Um deles é o conceito de “territorialização” de João Pacheco de Oliveira (2004),
definido como um processo histórico e político no qual as populações indígenas no
Nordeste se transformaram em uma coletividade organizada. Elas formularam para si
“uma identidade própria, instituindo mecanismos de tomada de decisão e de
representação, e reestruturando as suas formas culturais (inclusive as que o relacionam
com o meio ambiente e com o universo religioso)” (Ibidem, p. 24). Enquanto processo,
a “Territorialização” foi gradual e ocorreu em etapas nas quais aconteceram a fabricação
da “mistura” dos índios, seja entre índios ou com outros segmentos da sociedade
sertaneja.
O primeiro processo teve início nos aldeamentos missionários no São Francisco
do século XVII e durou até a segunda metade do século XIX. Nessa etapa ocorreram
três “misturas”. A primeira “mistura” ocorreu dentro das missões, onde diferentes etnias
foram reunidas e submetidas a uma forte homogeneização cultural pelos missionários.
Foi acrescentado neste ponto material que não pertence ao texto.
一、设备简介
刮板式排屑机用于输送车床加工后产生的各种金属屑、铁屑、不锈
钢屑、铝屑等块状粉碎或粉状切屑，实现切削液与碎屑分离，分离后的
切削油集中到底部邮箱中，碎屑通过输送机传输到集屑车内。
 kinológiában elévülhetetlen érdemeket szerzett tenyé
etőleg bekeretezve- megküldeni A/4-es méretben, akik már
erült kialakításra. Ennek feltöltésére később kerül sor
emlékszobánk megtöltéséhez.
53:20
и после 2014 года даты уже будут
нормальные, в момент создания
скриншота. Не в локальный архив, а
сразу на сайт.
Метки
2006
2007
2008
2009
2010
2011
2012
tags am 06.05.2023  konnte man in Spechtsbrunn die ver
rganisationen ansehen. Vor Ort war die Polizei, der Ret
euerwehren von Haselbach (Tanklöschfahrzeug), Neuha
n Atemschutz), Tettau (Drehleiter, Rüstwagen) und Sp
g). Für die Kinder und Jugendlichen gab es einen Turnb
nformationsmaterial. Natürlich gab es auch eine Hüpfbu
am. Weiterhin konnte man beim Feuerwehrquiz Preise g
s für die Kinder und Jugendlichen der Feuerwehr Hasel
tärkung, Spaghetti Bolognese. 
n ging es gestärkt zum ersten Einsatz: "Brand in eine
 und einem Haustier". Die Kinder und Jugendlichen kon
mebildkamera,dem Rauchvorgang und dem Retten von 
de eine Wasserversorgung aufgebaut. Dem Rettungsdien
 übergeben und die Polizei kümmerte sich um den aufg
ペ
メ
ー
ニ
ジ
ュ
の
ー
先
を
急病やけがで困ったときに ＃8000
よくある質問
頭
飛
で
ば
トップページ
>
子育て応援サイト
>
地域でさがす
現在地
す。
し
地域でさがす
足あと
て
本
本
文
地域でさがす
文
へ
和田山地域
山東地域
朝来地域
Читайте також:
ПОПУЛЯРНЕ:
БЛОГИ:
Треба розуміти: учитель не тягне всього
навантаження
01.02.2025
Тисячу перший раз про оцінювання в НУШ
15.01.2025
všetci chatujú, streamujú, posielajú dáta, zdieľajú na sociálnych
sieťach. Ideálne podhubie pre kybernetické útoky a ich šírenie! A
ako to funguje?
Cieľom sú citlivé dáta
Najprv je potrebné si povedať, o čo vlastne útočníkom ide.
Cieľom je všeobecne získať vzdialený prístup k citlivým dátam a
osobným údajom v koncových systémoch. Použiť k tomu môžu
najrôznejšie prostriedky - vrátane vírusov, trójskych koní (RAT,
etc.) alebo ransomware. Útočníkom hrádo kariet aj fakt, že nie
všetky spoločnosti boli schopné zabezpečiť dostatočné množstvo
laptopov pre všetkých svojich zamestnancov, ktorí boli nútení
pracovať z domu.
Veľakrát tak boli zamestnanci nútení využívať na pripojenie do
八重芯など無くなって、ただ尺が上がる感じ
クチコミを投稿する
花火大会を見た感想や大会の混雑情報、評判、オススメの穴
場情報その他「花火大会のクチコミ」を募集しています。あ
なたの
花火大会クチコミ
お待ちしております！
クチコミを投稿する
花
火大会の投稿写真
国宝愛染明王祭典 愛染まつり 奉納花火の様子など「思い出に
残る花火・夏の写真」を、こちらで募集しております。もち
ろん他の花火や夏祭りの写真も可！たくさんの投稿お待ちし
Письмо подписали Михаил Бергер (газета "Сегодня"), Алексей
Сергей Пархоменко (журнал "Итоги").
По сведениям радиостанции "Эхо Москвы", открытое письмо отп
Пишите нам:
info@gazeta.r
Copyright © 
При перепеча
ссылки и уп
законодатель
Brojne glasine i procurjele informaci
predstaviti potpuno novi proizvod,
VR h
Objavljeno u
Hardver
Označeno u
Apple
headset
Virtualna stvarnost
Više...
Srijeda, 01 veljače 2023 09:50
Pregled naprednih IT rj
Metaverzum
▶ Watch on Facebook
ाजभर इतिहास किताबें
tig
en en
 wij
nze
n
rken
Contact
A segunda aconteceu na implementação das vilas de índios do Diretório, que executava
uma ação assimilacionista "estimulando os casamentos interétnicos e a fixação de
colonos brancos dentro dos limites dos antigos aldeamentos" (Ibidem, p. 25). E a
terceira adveio da ação dos governos provinciais ao declarar a extinção dos antigos
aldeamentos, incorporando os seus terrenos aos patrimônios das vilas de não índios
(Ibidem, p. 26).
O segundo processo teve início na década de 1920, com a fundação de Postos
Indígenas no Nordeste pelos Serviço de Proteção ao Índio (SPI). Marcando o
reconhecimento oficial por parte dos Governos Federal e Estaduais da existência de
populações indígenas ou de “remanescentes” dessas populações, por causa da história
das missões e aldeamentos no Sertão (Ibidem, p. 27). O terceiro movimento de
“Territorialização” ocorreu entre as décadas de 1970 e 1980, quando populações
indígenas não reconhecidas oficialmente se mobilizam e reivindicam os seus
reconhecimentos tanto pelo Estado brasileiro quanto pela sociedade (Ibidem, p. 30).
Há uma outra metáfora produzida pelas populações indígenas da região do São
Francisco, que tem a função de criar um elo de parentesco entre diferentes etnias da
região, por compartilharem uma mesma ancestralidade mítica e histórica. A metáfora
“troncos velhos” serve para os índios pensarem sobre o tempo e seus efeitos
relacionados com uma experiência histórica, que contribuiu para afirmação de suas
origens. Segundo essa analogia, os “troncos velhos” corresponderiam aos ancestrais
comuns (reais ou imaginários) ligados a um tempo histórico homogêneo e de
religiosidade indígena, dos quais se consideram descendentes as atuais etnias no
Nordeste, chamadas de “pontas da rama” (ARRUTI, 1995, p. 33-34).
As metáforas dos “estratos” ou dos “troncos velhos”, ou ainda os conceitos de
“Territorialização” e “mistura” são úteis para entender os efeitos do tempo sobre as
experiências histórica na longa duração, e aplica-las para compreensão da história
indígena no Nordeste é um desafio ousado. Mas elas são as únicas. Há uma variada
gama de esquemas de temporalidades e de ensino sobre Tempo e História que fogem
dos esquemas mais tradicionais, não cabe citar todas ela neste artigo. Mas, quaisquer
esquemas de temporalidade sobre a história indígena no Brasil precisam incluir as
visões dos indígenas sobre suas histórias e o entendimento deles sobre a noção de tempo
histórico, presente nas próprias culturas indígenas. Assim se constrói um ensino sobre
história inclusivo e aberto a novas temporalidades e experiências.